19 juillet : Aung San Suu Kyi sera-t-elle autorisée par la junte birmane à rendre hommage à son père assassiné il y a 74 ans ?
Le 19 juillet est chaque année une commémoration majeure en Birmanie. Les sirènes retentissent à travers tout le pays, celui-ci se fige à 10h37 précise. La tradition, interrompue sous le régime militaire avait été reprise depuis 2016.

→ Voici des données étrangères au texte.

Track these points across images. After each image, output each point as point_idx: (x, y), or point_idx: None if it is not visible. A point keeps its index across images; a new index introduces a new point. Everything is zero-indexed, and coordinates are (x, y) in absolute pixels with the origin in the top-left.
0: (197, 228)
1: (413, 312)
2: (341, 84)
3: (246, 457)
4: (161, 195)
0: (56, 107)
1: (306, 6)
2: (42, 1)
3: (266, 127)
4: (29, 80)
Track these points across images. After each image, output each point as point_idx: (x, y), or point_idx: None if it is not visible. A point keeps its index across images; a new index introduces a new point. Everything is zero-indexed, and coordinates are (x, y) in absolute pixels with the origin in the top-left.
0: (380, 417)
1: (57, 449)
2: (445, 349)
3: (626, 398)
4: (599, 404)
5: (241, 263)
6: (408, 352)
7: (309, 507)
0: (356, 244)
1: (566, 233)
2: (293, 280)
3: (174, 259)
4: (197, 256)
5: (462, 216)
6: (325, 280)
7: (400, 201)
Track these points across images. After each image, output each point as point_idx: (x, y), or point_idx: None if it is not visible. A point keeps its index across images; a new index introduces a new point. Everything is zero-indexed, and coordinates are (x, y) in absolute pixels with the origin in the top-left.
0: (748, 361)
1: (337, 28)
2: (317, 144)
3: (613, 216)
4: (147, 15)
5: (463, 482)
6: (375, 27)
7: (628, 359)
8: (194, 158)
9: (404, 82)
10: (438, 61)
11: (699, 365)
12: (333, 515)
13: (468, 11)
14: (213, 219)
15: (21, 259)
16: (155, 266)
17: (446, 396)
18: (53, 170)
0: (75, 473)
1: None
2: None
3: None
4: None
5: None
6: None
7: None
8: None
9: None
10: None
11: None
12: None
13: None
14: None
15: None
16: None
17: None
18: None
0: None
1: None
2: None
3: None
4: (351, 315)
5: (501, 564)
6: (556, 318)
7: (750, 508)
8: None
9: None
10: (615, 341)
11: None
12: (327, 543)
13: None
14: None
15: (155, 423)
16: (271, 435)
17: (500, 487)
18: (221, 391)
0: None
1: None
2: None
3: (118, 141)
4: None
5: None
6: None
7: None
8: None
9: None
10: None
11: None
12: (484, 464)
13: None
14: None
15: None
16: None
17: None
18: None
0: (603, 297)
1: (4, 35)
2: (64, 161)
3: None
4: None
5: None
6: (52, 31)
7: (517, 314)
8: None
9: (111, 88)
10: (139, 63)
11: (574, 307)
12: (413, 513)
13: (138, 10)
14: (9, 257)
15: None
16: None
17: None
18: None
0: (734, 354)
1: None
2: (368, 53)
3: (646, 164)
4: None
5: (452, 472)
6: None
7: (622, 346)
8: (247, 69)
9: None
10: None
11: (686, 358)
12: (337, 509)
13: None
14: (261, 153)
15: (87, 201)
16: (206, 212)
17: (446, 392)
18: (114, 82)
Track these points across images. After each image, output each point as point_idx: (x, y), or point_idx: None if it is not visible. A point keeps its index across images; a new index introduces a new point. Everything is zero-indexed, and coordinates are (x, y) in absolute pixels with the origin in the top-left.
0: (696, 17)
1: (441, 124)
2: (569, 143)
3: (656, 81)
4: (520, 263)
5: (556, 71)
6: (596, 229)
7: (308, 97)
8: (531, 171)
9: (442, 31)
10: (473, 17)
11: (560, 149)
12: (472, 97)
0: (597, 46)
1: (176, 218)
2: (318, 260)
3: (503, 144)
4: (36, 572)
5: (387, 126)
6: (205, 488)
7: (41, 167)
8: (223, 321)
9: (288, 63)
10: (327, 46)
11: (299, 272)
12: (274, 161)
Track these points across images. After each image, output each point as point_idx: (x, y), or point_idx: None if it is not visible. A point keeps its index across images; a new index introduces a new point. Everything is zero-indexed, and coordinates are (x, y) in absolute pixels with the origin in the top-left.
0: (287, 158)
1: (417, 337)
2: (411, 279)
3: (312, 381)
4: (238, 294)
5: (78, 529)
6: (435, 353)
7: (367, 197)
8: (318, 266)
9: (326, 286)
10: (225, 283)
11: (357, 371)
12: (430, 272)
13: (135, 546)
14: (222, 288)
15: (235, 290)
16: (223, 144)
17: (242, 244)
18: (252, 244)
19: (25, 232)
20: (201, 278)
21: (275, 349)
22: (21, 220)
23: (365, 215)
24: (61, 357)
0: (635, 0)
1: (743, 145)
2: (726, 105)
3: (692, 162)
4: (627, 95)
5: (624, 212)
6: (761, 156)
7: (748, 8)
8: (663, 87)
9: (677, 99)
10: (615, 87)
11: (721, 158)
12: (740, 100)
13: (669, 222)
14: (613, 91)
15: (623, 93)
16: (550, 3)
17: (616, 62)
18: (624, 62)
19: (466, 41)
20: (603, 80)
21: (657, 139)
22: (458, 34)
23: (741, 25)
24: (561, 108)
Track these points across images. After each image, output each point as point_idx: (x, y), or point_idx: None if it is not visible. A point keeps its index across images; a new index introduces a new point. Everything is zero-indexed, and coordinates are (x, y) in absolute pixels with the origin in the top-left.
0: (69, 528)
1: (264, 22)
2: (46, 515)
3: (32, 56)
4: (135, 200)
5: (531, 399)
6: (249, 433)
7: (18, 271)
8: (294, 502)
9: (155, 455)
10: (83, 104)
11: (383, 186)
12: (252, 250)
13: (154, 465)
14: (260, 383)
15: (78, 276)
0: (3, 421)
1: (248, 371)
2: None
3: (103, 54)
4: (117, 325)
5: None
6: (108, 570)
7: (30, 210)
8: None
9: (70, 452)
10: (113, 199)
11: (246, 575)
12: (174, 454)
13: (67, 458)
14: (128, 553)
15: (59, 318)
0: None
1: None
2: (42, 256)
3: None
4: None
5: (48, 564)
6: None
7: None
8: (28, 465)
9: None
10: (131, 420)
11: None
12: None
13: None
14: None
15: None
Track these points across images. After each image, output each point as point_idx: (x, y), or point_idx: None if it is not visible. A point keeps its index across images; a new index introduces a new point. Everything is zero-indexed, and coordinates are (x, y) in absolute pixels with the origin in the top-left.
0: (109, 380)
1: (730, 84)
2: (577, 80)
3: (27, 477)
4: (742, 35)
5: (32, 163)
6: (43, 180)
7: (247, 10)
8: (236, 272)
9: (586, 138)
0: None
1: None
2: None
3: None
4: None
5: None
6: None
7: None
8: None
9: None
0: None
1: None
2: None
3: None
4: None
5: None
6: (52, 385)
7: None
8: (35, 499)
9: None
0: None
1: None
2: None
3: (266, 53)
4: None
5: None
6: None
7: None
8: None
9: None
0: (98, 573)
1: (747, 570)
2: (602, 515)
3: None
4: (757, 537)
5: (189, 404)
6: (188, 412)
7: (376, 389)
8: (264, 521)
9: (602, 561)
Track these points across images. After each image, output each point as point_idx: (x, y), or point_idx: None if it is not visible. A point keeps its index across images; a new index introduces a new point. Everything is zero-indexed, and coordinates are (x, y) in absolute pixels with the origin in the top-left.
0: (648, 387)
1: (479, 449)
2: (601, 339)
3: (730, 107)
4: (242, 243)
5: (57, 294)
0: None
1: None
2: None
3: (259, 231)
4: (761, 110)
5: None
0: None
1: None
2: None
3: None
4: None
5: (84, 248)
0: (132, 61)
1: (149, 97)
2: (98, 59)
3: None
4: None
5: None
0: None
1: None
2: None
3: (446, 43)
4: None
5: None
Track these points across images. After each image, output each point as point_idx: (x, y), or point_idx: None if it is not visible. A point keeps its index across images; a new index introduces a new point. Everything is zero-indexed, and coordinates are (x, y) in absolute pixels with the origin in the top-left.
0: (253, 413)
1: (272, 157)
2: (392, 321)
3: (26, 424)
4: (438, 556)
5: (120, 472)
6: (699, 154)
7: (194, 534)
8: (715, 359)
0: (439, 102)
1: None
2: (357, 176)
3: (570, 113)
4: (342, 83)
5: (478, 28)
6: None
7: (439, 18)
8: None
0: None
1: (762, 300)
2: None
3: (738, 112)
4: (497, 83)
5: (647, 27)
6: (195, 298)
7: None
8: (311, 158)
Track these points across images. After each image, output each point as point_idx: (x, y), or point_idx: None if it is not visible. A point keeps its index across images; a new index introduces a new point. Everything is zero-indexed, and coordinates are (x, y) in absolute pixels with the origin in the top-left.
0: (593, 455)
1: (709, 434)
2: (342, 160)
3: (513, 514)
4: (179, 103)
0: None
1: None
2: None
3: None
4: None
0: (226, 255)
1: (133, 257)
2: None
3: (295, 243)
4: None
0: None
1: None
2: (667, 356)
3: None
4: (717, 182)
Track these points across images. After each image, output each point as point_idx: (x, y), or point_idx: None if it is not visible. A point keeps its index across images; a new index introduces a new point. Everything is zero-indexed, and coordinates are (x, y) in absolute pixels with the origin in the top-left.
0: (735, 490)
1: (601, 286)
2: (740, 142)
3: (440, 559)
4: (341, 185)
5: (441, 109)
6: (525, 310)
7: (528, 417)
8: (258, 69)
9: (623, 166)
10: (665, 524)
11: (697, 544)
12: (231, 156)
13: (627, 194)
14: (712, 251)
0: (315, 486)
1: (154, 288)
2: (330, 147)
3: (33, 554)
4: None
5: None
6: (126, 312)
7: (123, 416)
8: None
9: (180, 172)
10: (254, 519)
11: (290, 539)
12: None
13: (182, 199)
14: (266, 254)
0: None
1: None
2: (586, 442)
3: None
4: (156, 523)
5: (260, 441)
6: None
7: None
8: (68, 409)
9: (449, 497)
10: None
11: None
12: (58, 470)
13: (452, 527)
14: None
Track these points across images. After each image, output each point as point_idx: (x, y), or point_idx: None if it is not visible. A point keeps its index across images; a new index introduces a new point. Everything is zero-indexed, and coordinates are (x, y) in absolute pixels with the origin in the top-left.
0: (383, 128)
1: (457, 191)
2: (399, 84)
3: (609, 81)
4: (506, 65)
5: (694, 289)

Ce jour férié commémore l’assassinat de huit dirigeants du gouvernement intérimaire birman d'avant l'indépendance le 19 juillet 1947. Le processus d’indépendance était bien engagé (celle-ci sera obtenue le 3 janvier 1948). En avril 1947, des élections générales avaient eu lieu pour former l'assemblée constituante. Le 19 juillet 1947, plusieurs membres du gouvernement intérimaires tenaient une réunion du cabinet dans le bâtiment du Secrétariat à Rangoon. Au milieu de la réunion, un groupe de paramilitaires armés a fait irruption dans le Secrétariat et abattu huit ministres, dont le Premier ministre Aung Sun. Le seul à avoir survécu était le ministre des Finances Tin Tun. Dès 1948, le 19 juillet a été décrété férié sous le nom de Journée des martyrs (အာဇာနည်နေ့). Une journée fondatrice de la nation.
Aung Sun, est le père de Aung San Suu Kyi qui pendant des décennies a été l’égérie des opposants au régime militaire. La cérémonie du 19 juillet était la seule sortie publique de Aung San Suu Kyi pendant les années où elle était assignée à résidence et l’occasion pour l’opposition de se faire entendre. L’année 2016 avait marqué un tournant : le 19 juillet, le chef militaire, le général en chef Min Aung Hlaing, et son épouse étaient présents lorsque Daw Aung Suu Kyi avait offert des repas aux moines en souvenir de son père et de ses collègues, à son domicile de Rangoon. Il s'agissait de la première visite d'un chef militaire chez elle depuis que le général Saw Maung avait assisté à la veillée de sa mère, Daw Khin Kyi, en 1988.
Suite au coup d'État militaire du 1er février 2021, U Win Myint (le président) et Daw Aung San Suu Kyi ont été à nouveau arrêtés. Depuis, ils sont détenus dans un lieu inconnu à Naypyitaw (la nouvelle capitale). Aung San Suu Kyi qui est âgée de 77 ans, risque jusqu'à 75 ans de prison pour plusieurs chefs d'accusation. Les militaires vont-ils l’autoriser à participer aux cérémonies d’hommage à son père et à ses compagnons de lutte anti-coloniale ?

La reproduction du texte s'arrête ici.